Estamos viviendo una época extraña en la que se están produciendo cambios muy relevantes a todos los niveles cuyas consecuencias son difíciles de predecir. A la evolución del pensamiento sobre el ser humano y el mundo, la ruptura de valores clásicos de la civilización occidental, la necesidad de afrontar crisis económicas, humanitarias e, incluso, sanitarias que impactan fuertemente en nuestra forma de vida se une –aunque, quizás, es la consecuencia de lo primero– la proliferación de normas aprobadas por las Cortes Generales y los Parlamentos autonómicos que, lejos de mejorar nuestra realidad, la empeoran.
Iniciativas como la legalización de la eutanasia, la ampliación de la libertad de abortar de las madres, el reconocimiento del derecho a cambiar de orientación sexual, entre otras, se presentan como signos de progreso, ampliación de derechos y avances sociales cuando, en realidad, vienen a empeorar la situación y dejan de lado a quienes más sufren.
En primer lugar, ese supuesto avance en los derechos de unos se hace costa de la libertad de otros. Las limitaciones para ejercer la objeción de conciencia al practicar la eutanasia, las restricciones a la libertad de expresión de quienes piensan que nadie nace en un cuerpo equivocado o la reducción de las facultades derivadas de la patria potestad frente a hijas menores que desean abortar o hijos que quieren hormonarse son simplemente algunos ejemplos que así lo evidencian.

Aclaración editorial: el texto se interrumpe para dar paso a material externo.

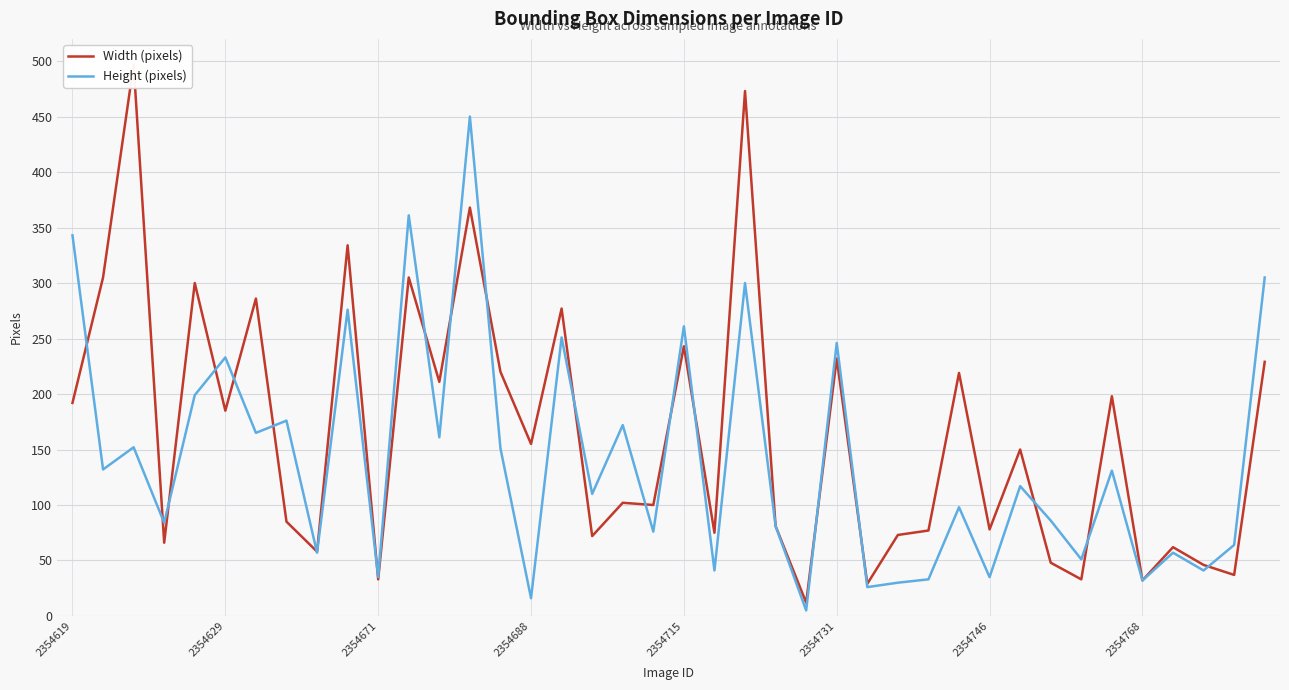

Which series has the largest range (max minus min)?

Width (pixels)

Pero la situación es peor aún, porque estas normas no ayudan verdaderamente a los titulares de los nuevos derechos que en ella se reconocen; al contrario, los dejan solos, a su riesgo y ventura. No hay alternativa realista para que la mujer que, habiéndose quedado embarazada sin buscarlo, pueda plantearse en algún momento seguir adelante con el embarazo y de la luz a su hijo. Es más, todo el sistema está pensado para promover el aborto sin apenas margen de discernimiento. No hay ayudas públicas para mujeres embarazadas, no se favorece la adopción de esos niños no deseados, no se promueve ni valora, en definitiva, el nacimiento de una nueva vida, ni siquiera en países como el nuestro donde la tasa de natalidad pone de manifiesto que no está garantizado el relevo generacional. Por supuesto, a (casi) nadie le preocupa –no, desde luego, al legislador– el síndrome postaborto que pueda sufrir a nivel físico y psicológico la madre que ha interrumpido voluntariamente su embarazo. El aborto deja huella en la mujer, pero eso no importa. Algo similar ocurre en el caso de las llamadas leyes LGTBI: reconocen el derecho a cambiar de orientación sexual y a recibir tratamiento quirúrgico y hormonal para que este cambio sea visible, pero prohíbe las llamadas terapias de reconversión –aunque se quieran recibir libremente por parte de aquellos que desean revertir su opción inicial–. Finalmente, en relación con la eutanasia, lejos de apostar por potenciar los cuidados paliativos, se opta por favorecer la muerte. No hay opción para quien sufre pero desea vivir.
En definitiva, la ley y la actuación de los poderes públicos, lejos de concebirse como herramientas para la satisfacción del interés general y de la libertad y dignidad –auténticas y verdaderas– de todo ser humano, se emplean como instrumentos de propaganda al servicio de la ideología dominante, sin importar las consecuencias –ciertamente nefastas– para las personas y para la sociedad.
Quizás ha llegado el momento de que, como ciudadanos, comencemos a abrir los ojos, a participar activamente en los asuntos públicos y a demostrar a nuestros dirigentes que no todo vale. La democracia no es cosa de unos pocos.